On August 19, 2017, as British news agency “Reuters” had reported, an 18-year old Moroccan man was arrested in Finland for killing two women in a knife rampage.
Eight other people – six of them women – were wounded in the attack. The Police had shot the suspect in the leg before his arrest.
The culprit was an asylum seeker who appeared to have targeted women in Finland’s first terrorism-related attack, police and a Red Cross official said.
Police in Finland said they were investigating possible links to Thursday’s deadly van attack in the Spanish city of Barcelona.
In Egypt, according to a January 15, 2016 report of the “Chicago tribune,” security precautions were increased around the country after the January 8 knife attack that had injured three European tourists at a hotel in the Red Sea resort town of Hurghada. The Islamic State had claimed responsibility for the attack.

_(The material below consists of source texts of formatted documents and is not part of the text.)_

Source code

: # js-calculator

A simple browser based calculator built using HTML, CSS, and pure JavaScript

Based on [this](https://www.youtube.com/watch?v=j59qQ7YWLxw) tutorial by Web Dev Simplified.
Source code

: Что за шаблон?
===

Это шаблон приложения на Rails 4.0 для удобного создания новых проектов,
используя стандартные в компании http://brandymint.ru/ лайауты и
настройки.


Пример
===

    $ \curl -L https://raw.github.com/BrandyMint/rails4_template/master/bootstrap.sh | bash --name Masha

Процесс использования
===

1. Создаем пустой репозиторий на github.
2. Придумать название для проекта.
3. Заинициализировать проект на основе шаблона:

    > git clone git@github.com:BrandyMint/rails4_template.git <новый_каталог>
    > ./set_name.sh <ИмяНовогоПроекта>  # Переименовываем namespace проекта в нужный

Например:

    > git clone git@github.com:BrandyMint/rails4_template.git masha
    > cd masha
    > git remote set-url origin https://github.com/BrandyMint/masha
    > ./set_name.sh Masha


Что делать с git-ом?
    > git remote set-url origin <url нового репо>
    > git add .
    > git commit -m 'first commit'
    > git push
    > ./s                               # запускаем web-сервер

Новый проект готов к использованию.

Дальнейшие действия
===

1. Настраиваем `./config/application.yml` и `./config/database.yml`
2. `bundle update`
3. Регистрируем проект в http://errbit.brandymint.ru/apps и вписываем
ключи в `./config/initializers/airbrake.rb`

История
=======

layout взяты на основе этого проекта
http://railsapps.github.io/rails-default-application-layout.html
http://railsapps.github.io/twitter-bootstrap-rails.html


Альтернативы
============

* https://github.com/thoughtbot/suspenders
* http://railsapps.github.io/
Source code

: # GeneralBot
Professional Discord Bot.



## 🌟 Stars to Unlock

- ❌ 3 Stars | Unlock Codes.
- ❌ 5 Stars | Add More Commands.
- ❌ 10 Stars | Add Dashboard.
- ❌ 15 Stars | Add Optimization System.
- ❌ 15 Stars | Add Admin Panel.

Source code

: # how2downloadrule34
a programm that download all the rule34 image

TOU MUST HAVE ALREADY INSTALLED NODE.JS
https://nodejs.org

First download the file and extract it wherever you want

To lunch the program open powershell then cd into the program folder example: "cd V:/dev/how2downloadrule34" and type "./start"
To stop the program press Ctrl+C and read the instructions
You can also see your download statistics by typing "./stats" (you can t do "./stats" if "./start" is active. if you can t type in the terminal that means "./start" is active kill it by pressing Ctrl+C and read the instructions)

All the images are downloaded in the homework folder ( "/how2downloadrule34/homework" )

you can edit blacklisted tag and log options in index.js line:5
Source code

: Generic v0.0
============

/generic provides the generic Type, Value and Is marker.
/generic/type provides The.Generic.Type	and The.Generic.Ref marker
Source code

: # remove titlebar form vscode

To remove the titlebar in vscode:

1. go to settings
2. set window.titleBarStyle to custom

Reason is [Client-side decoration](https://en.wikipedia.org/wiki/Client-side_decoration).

In London, three people were killed or seriously injured in stabbings on the streets of the British capital each day in 2016. Many of these victims happen to be females.
A February 21, 2017 report of the “Evening Standard” had stated: “The Metropolitan Police statistics showed 60 people were stabbed to death in 2016, while 1,159 sustained serious injuries. In total, officers dealt with 21,365 knife crimes, including domestic assaults involving knives and gang attack in London during 2016. The statistics, obtained by the “Evening Standard” under the Freedom of Information rules, show the total number of knife crimes rose by 17 per cent in 2016 compared to 2015 when there were 59 deaths, 1,089 serious injuries and 18,202 less serious offences. In 2016, 4,316 people were threatened or injured with a knife or other sharp instrument compared with 3,846 in 2015, a 12 per cent increase.
On April 27, 2017, the “BBC” had maintained: “During 2016, 32,448 knife crimes were recorded in London- an increase of 14 per cent on the previous year.”
In France, on October 2, 2017, two young women were stabbed to death at Marseille city’s main train station, Saint Charles, in a suspected terrorist attack. One victim
had her throat slit and the other was stabbed in the stomach. They were aged 17 and 20.
According to a BBC report, soldiers on guard at the station shot dead the attacker, who police described as of North African appearance and aged about 30.
French President Emmanuel Macron said he was disgusted by the “barbarous act” and paid tribute to the soldiers and the police officers who responded.